Dataset entries:
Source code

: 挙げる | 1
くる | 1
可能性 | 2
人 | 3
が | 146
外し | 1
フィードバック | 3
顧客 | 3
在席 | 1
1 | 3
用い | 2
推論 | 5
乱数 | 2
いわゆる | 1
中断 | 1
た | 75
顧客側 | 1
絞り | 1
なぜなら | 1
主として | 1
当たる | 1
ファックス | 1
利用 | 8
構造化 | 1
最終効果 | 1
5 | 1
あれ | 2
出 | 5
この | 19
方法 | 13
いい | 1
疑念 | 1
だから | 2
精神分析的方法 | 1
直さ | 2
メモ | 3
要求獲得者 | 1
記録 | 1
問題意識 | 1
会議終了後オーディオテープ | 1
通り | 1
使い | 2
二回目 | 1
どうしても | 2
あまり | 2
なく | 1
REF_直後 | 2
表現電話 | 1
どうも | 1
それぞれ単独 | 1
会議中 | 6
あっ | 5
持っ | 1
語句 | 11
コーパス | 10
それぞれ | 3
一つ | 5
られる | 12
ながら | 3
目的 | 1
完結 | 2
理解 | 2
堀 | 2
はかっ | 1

# YOUR INSTRUCTIONS
Copy out every line of the items above, reproducing each one character for character.

# WRITTEN RESPONSE
Source code

: 挙げる | 1
くる | 1
可能性 | 2
人 | 3
が | 146
外し | 1
フィードバック | 3
顧客 | 3
在席 | 1
1 | 3
用い | 2
推論 | 5
乱数 | 2
いわゆる | 1
中断 | 1
た | 75
顧客側 | 1
絞り | 1
なぜなら | 1
主として | 1
当たる | 1
ファックス | 1
利用 | 8
構造化 | 1
最終効果 | 1
5 | 1
あれ | 2
出 | 5
この | 19
方法 | 13
いい | 1
疑念 | 1
だから | 2
精神分析的方法 | 1
直さ | 2
メモ | 3
要求獲得者 | 1
記録 | 1
問題意識 | 1
会議終了後オーディオテープ | 1
通り | 1
使い | 2
二回目 | 1
どうしても | 2
あまり | 2
なく | 1
REF_直後 | 2
表現電話 | 1
どうも | 1
それぞれ単独 | 1
会議中 | 6
あっ | 5
持っ | 1
語句 | 11
コーパス | 10
それぞれ | 3
一つ | 5
られる | 12
ながら | 3
目的 | 1
完結 | 2
理解 | 2
堀 | 2
はかっ | 1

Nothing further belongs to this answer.